Alexey · January 30, 2023, 6:10am

You may script this.
I’m against the idea to include any system tool to storagenode software. This is an OS’s job, not storagenode.
The check itself is implemented - your node will crash if the database got malformed or become not a database.

XenonOrion · August 3, 2023, 9:00pm

Would definitely be interested in something like this. But agree that it is not the responsibility of the node container itself to handle this. Have been having a lot of issues for nodes with malformed or corrupted databases this summer, which resulted in quite some manual work. I will see when I get time to script this up to at least automate the analysis and the repair of the databases. If I ever get to it, I can surely share this with you @snorkel

snorkel · August 3, 2023, 9:53pm

It is circulating the ideea to be able to turn databases off, all or a part of them, for who dosen’t want the history. You get rid off malformated dbes, and I/O associated with them.

Alexey · August 4, 2023, 7:22am

It would be better to fix the root cause of their corruption, like using a more reliable power or storage.

XenonOrion · August 5, 2023, 3:08pm

Yes, I agree @Alexey, however it is a mystery to me. These multiple events happend on different machines (different builds), different locations, without any power outage events. And the drives are all enterprise Seagate HDDs, all directly connected with SATA (no USB). The nodes are running in docker, with the recommended --mount command. Some in the past were failing drives, but for these occactions the SMART values look normal. Any idea what I could try, to find out more on the root cause @Alexey ?
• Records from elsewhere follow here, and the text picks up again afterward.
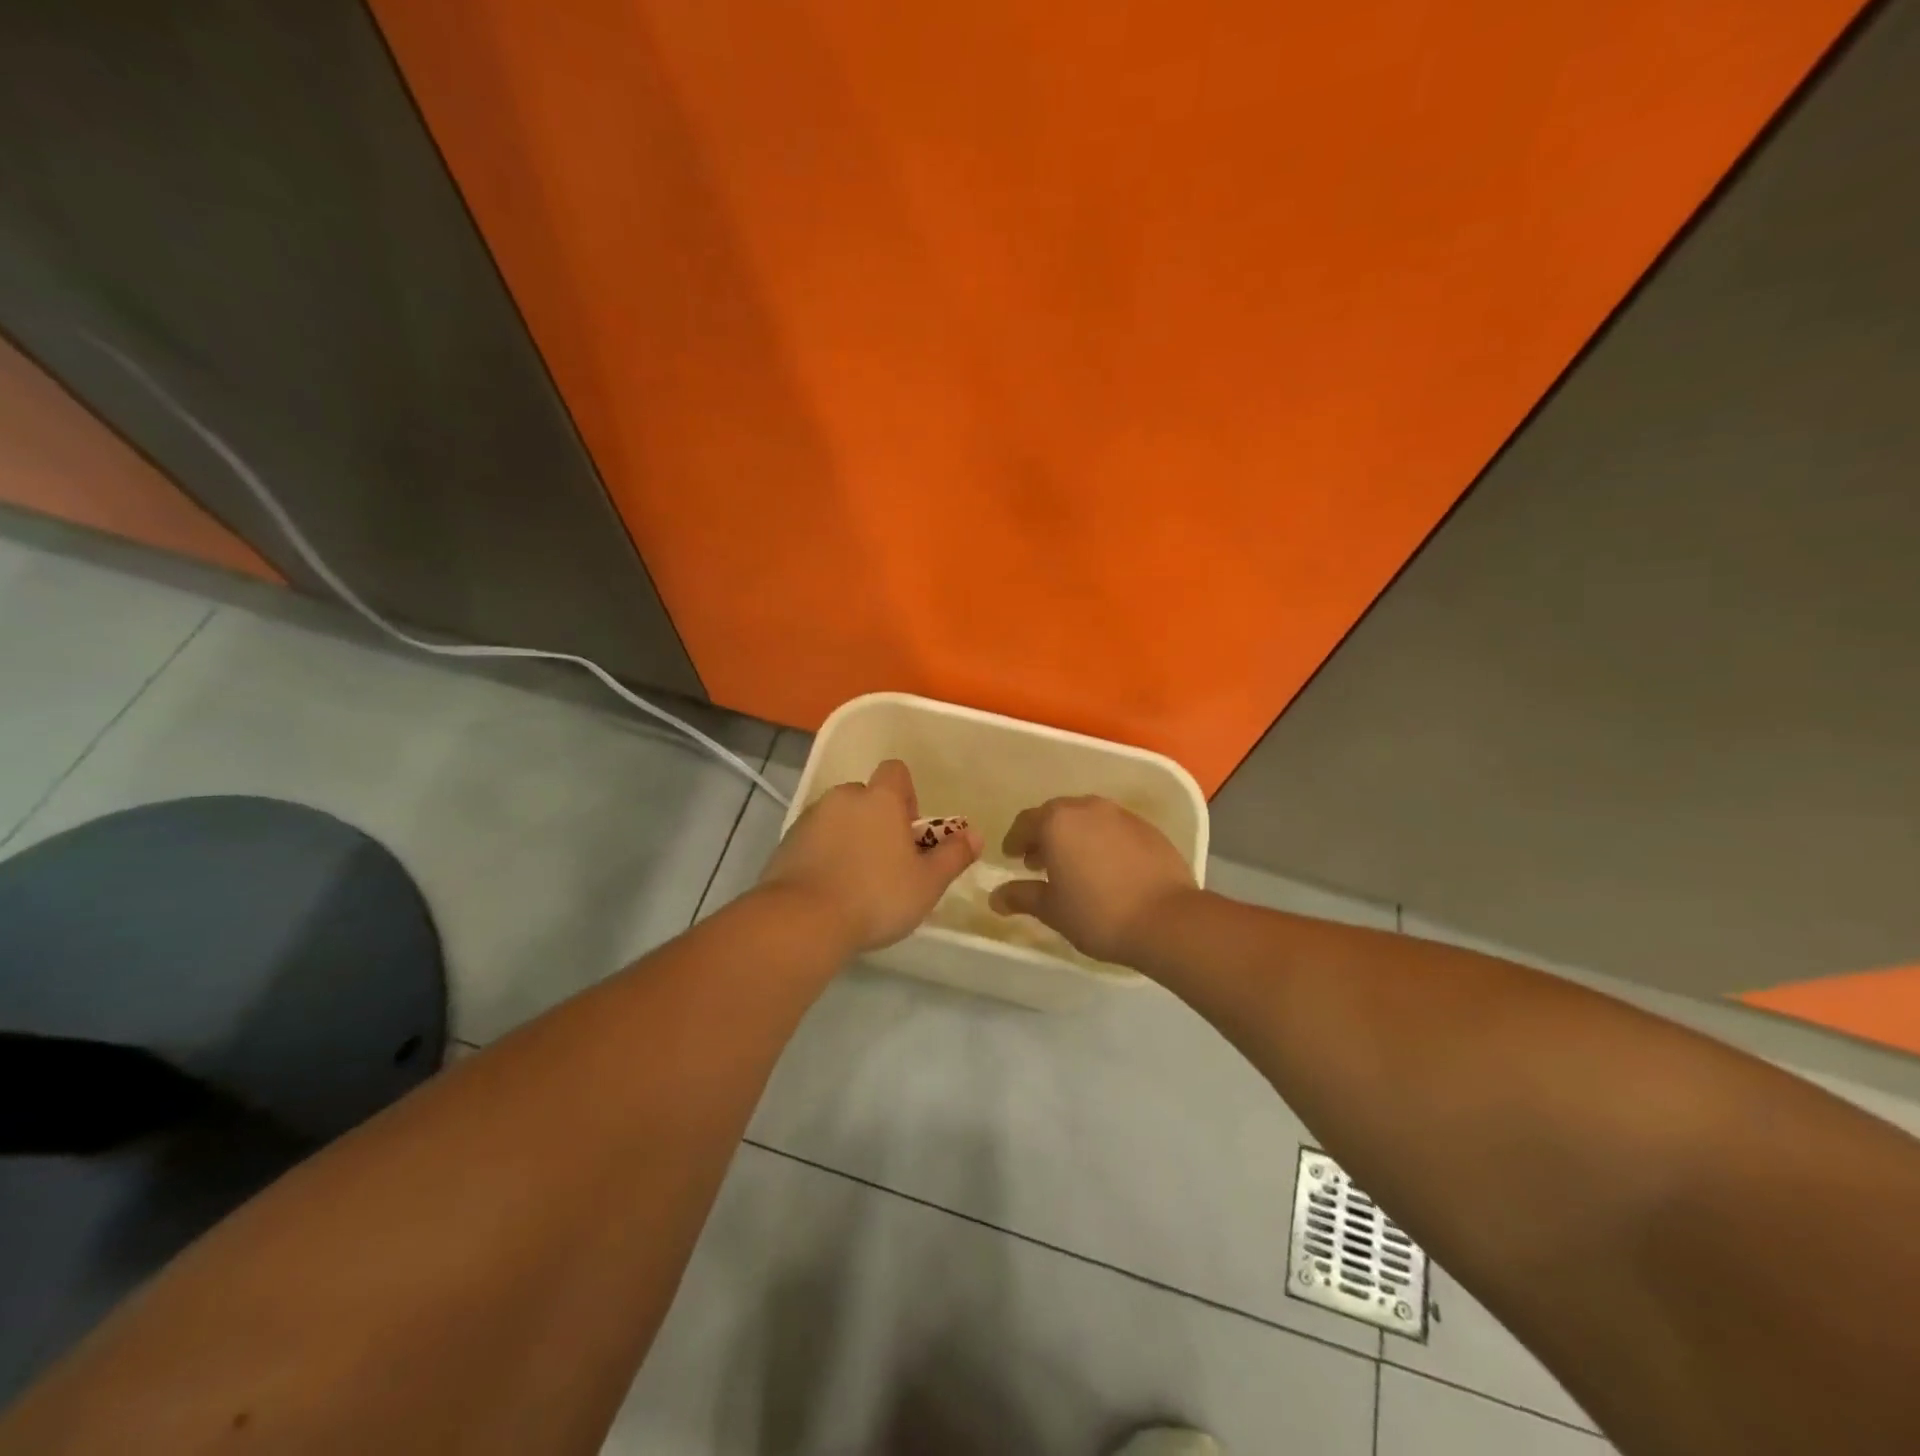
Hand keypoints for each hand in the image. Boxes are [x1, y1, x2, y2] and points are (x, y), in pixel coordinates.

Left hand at [760, 760, 982, 954]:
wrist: (803, 921)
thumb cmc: (876, 896)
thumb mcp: (927, 883)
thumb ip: (953, 855)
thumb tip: (975, 835)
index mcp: (879, 799)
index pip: (896, 772)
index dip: (907, 795)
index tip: (910, 831)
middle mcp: (843, 798)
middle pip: (866, 797)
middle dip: (878, 821)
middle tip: (888, 862)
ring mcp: (810, 819)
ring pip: (838, 819)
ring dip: (850, 838)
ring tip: (858, 881)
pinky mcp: (785, 844)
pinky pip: (814, 840)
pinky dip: (824, 855)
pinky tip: (831, 891)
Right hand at [988, 796, 1197, 963]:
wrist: (1167, 919)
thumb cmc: (1098, 913)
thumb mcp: (1052, 909)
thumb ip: (1021, 897)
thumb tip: (995, 897)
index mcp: (1057, 821)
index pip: (1025, 822)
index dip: (1015, 840)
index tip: (1012, 857)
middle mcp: (1088, 808)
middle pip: (1057, 814)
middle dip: (1045, 835)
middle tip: (1039, 862)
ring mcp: (1121, 815)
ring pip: (1088, 818)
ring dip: (1075, 836)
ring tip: (1074, 865)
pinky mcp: (1148, 828)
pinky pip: (1114, 828)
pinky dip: (1102, 841)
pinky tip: (1106, 867)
@Snorkel I still think it is useful to have more automation, in case when this happens, it is less time consuming :).

Alexey · August 6, 2023, 5:01am

What is filesystem on these disks?
Note that network file systems are not supported. They could work until they stop. The only working network storage protocol is iSCSI.
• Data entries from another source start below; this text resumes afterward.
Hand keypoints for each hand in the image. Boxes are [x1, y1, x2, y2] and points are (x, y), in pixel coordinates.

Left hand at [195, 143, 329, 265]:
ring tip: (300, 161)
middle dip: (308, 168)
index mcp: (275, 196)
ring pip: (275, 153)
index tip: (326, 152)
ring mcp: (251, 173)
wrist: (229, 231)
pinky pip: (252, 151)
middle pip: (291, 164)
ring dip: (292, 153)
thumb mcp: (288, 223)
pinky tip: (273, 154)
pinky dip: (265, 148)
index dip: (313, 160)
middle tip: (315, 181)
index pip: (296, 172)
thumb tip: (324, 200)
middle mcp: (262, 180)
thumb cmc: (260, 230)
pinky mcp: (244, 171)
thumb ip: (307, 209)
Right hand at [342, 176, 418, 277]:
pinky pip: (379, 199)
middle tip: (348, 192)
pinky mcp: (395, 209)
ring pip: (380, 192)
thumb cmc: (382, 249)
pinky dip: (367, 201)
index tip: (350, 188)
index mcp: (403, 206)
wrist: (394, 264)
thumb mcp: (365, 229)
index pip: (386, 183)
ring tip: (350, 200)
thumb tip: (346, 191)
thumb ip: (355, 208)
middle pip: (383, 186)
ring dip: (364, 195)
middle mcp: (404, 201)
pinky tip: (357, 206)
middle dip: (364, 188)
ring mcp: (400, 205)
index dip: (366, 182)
I’m against adding such disruptive automation to the storage node. It should do only what is it designed for - store and retrieve pieces of segments of files for the customers.
But you may write a script to automate anything what do you want though.
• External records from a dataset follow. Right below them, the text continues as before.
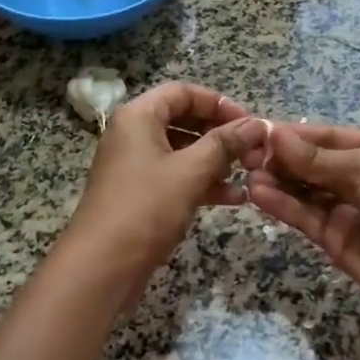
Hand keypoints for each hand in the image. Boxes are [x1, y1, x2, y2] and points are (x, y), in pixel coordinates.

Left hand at [63, 82, 266, 290]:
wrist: (102, 267)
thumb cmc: (145, 207)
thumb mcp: (190, 172)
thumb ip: (225, 144)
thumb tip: (257, 124)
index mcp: (138, 116)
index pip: (183, 92)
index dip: (219, 103)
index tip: (250, 122)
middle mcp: (133, 134)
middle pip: (184, 120)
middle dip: (221, 134)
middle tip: (253, 151)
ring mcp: (134, 165)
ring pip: (182, 151)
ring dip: (216, 161)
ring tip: (249, 175)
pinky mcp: (139, 194)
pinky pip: (176, 177)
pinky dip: (202, 183)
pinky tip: (233, 199)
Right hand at [247, 124, 359, 324]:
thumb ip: (316, 157)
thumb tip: (274, 134)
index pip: (326, 136)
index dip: (294, 135)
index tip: (259, 132)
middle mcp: (357, 176)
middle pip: (310, 163)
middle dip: (281, 158)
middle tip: (246, 155)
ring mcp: (344, 208)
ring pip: (302, 190)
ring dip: (276, 181)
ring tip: (248, 174)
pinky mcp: (333, 239)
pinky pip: (303, 216)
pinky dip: (281, 205)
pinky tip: (258, 194)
XenonOrion · August 17, 2023, 9:44am

These are ext4 filesystems, directly connected to PCIe SATA card.
When I look at the system’s uptime, the last reboot was months ago, and there haven’t been any power outages. However, looking at dmesg logs, I found some issues, indicating problems with the filesystem:

[13017115.758757] EXT4-fs: 10 callbacks suppressed
[13017115.758775] EXT4-fs (sdb1): Delayed block allocation failed for inode 353971742 at logical offset 0 with max blocks 8 with error 117
[13017115.758805] EXT4-fs (sdb1): This should not happen!! Data will be lost
[13017115.758912] EXT4-fs (sdb1): Delayed block allocation failed for inode 353971746 at logical offset 0 with max blocks 8 with error 117
[13017115.758930] EXT4-fs (sdb1): This should not happen!! Data will be lost
…

I will try to rescan the filesystem with fsck and see if it can identify any issues. What boggles my mind is that these are 4 brand new drives that were fully checked before start of operation, not that long ago (less than a year), and all SMART values are looking great. It is strange to see that multiple drives are showing issues like this. Any ideas where this could come from, @Alexey?

On the automation of recovery:
I agree that the storagenode container should have any additional scope than storing and receiving pieces. At this moment, having a (external) script/tool that automates the recovery could be beneficial, but only because I have not found the root cause of why the issue arises.

Toyoo · August 17, 2023, 11:30pm

This is a clear sign that hardware is failing. This might be a trivial thing, like a sata cable not being fully connected, this might be failing hardware, like a bad sata cable, failing HDD, overheating SATA card. This might be a leftover from a bad system shutdown—if so, fsck would help. This might also be a memory error—this is actually the simplest to test, just run your local copy of memtest86+.

Once I found a bad USB cable by running badblocks—it turned out the cable was flipping a bit every ~6 GB of transferred data.